• Google Cloud announced a $750 million fund to accelerate agentic AI development across its 120,000-member partner ecosystem, consulting firms, and systems integrators.
  • The fund, unveiled at Cloud Next ’26 in Las Vegas, embeds forward-deployed engineers at partners including Accenture, Deloitte, and PwC while providing cloud credits and sandbox resources to AI-native services firms.
  • With 330,000+ experts already trained on Google AI and 95% of top SaaS companies using Gemini, the investment aims to turbocharge enterprise-ready agent deployments from Adobe, Salesforce, ServiceNow, and others.

Google Cloud committed $750 million to supercharge partner-led growth in the agentic AI era, unveiling the fund Tuesday morning at Cloud Next ’26 in Las Vegas. The money flows through the world’s largest consulting firms, systems integrators, and AI-native services partners — not directly to startups.

The investment targets enterprise customers who want AI agents but don’t know where to start. Partners like Accenture, Deloitte, and PwC already field 330,000+ experts implementing Google AI for customers, and 95% of the top 20 SaaS companies run on Gemini models, Google reported. With this funding, Google embeds its own forward-deployed engineers alongside those teams to solve technical challenges that would otherwise stall deployments.

“Google Cloud’s partners are already leaders in agentic AI development and deployment, and have become important channels for distributing AI technologies,” said Kevin Ichhpurani, president of Global Partner Ecosystem at Google Cloud. “With this expanded funding, we will be able to dedicate new resources and technology to support our partners as they accelerate our mutual customers’ agentic AI journeys.”

Why Partner Ecosystems, Not Venture Capital, Define This AI Wave

The $750M amount is impressive but the structure matters more. Unlike a traditional venture fund that writes checks to early-stage startups, Google’s money is earmarked for implementation — cloud credits, Gemini proofs-of-concept, FDE salaries, and usage rebates. The goal isn’t equity; it’s accelerated revenue through partner channels. This mirrors how Google is positioning itself against Anthropic’s Claude in the enterprise desktop AI race.

The partner list reads like a who’s who of enterprise IT consultancy: Accenture, Capgemini, Cognizant, Deloitte, HCLTech, PwC, and TCS will all have Google engineers embedded in their delivery teams. Smaller AI-native firms including Altimetrik, Artefact, Covasant, Deepsense, Distyl.ai, Northslope, Quantium, Tribe.ai, and Tryolabs are building dedicated Gemini Enterprise practices under the new initiative, Google highlighted.

For the startups Google actually wants to highlight, the value is indirect but significant. TechCrunch reported that AI-coding startup Lovable — which said it was on a $400 million ARR track as of February — will gain faster enterprise onboarding through these partners. Notion (~$11 billion valuation) and Gamma (~$2.1 billion valuation) are also expanding their Google Cloud footprint. The Cloud Next event this week has seen several other major Google Cloud announcements, including a multi-billion-dollar deal with Mira Murati’s Thinking Machines Lab.

Enterprise-Ready Agents Are the Real Prize

Beyond the consulting layer, the announcement signals Google’s aggressive push to populate the Gemini Enterprise Agent Marketplace. The platform now offers pre-vetted agents from Adobe, Atlassian, Deloitte, Lovable, Oracle, Palo Alto Networks, Replit, S&P Global, Salesforce, ServiceNow, and Workday — all deployable with governance controls baked in. This marketplace approach parallels how Salesforce has integrated agentic capabilities into Slack for enterprise workflows.

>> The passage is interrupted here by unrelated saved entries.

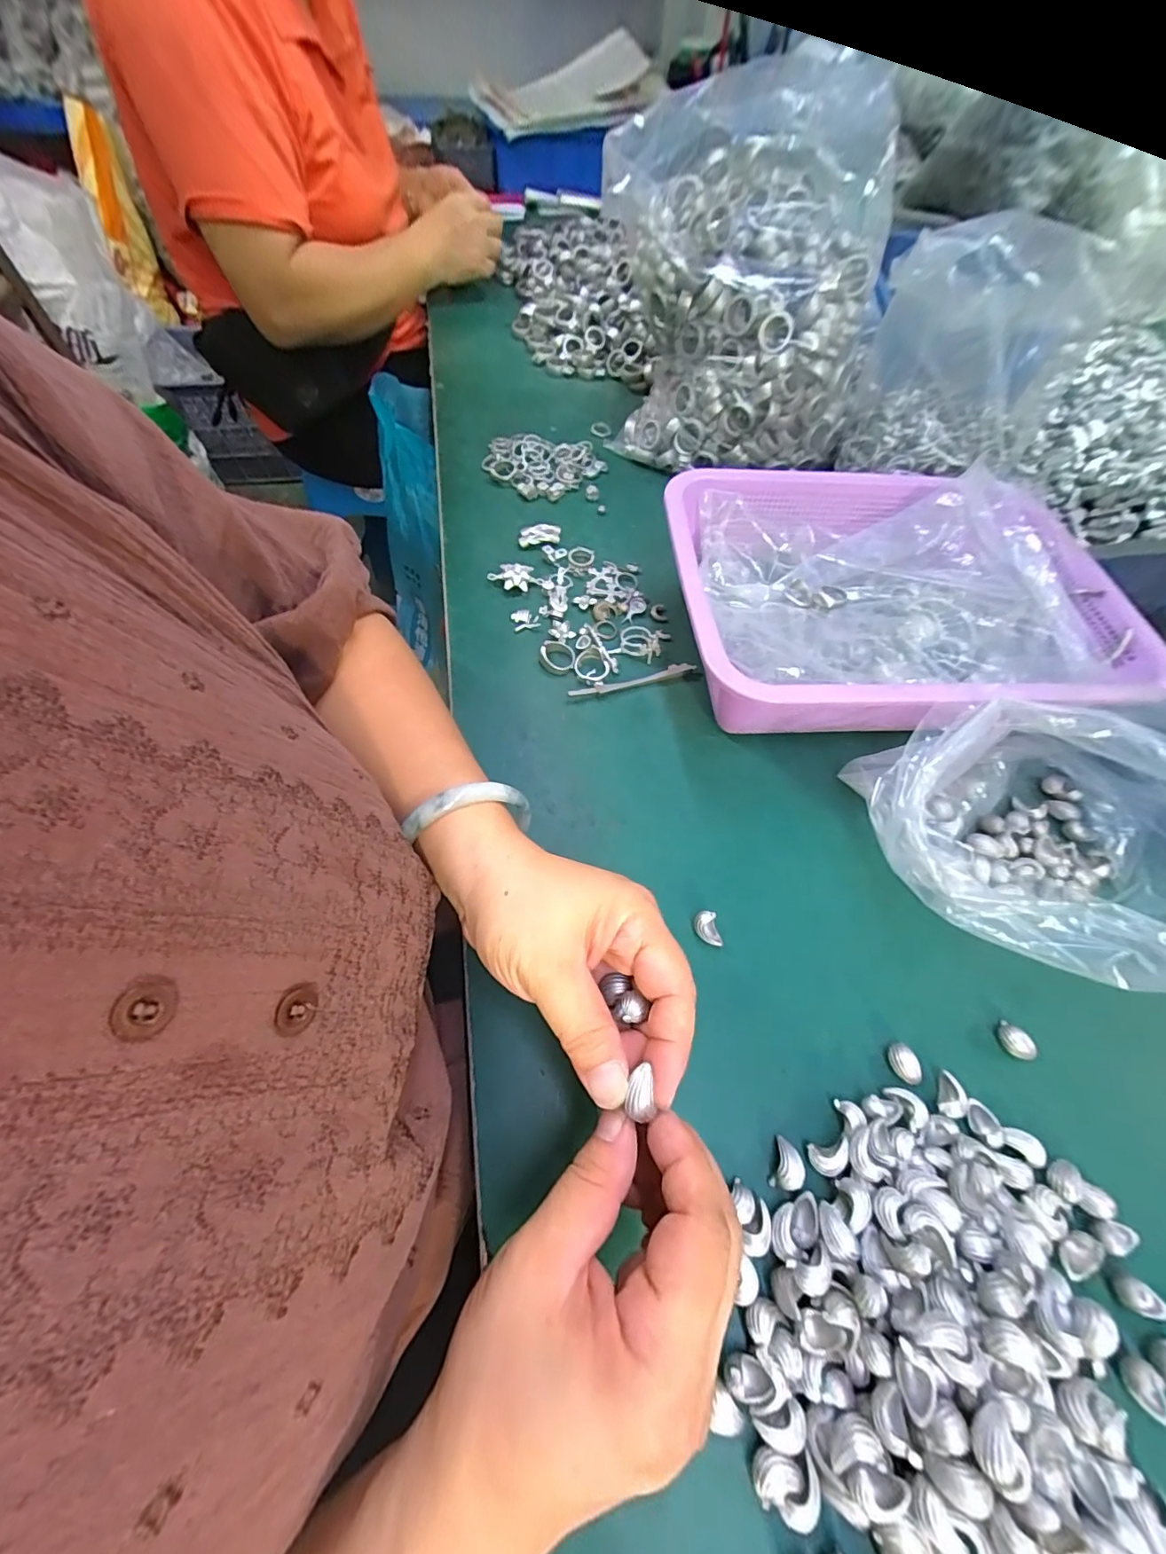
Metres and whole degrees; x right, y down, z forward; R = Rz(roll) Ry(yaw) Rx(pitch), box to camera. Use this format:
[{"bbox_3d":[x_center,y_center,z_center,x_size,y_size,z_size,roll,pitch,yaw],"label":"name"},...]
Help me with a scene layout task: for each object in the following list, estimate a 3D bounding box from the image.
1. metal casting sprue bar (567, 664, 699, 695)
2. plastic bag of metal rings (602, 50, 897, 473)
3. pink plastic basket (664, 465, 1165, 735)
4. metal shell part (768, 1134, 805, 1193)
[{"bbox_3d":[0.037,-0.072,0.377,0.099,0.007,0.008,-15,62,-12],"label":"metal casting sprue bar"},{"bbox_3d":[0.138,-0.433,0.459,0.245,0.225,0.189,13,60,4],"label":"plastic bag of metal rings"},{"bbox_3d":[0.212,-0.124,0.370,0.298,0.084,0.226,0,60,-4],"label":"pink plastic basket"},{"bbox_3d":[0.096,0.182,0.234,0.013,0.007,0.019,23,61,9],"label":"metal shell part"}]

Early model access for top-tier partners is another strategic layer. Accenture, BCG, Deloitte, and McKinsey will receive priority Gemini model feed, letting them shape fine-tuning towards enterprise use cases before wider release. This creates a moat: the best implementations stay within the partner ecosystem, and their customers get differentiated capabilities.

For security-conscious enterprises wary of rolling their own agents, the pre-vetted marketplace coupled with embedded Google engineers solves the last-mile deployment problem that has throttled AI adoption in regulated sectors. Wiz security assessments, also funded under the program, address the compliance checkbox most CIOs demand.

Scott Alfieri, Accenture Google Business Group lead, added in the announcement: “Enterprise reinvention requires more than experimentation—it demands deep engineering and the ability to execute at scale. Google Cloud’s investment strengthens how we solve complex technical challenges and build enterprise-ready solutions together, accelerating the adoption of Gemini Enterprise, modernizing digital cores, and helping clients realize tangible outcomes from agentic AI faster.”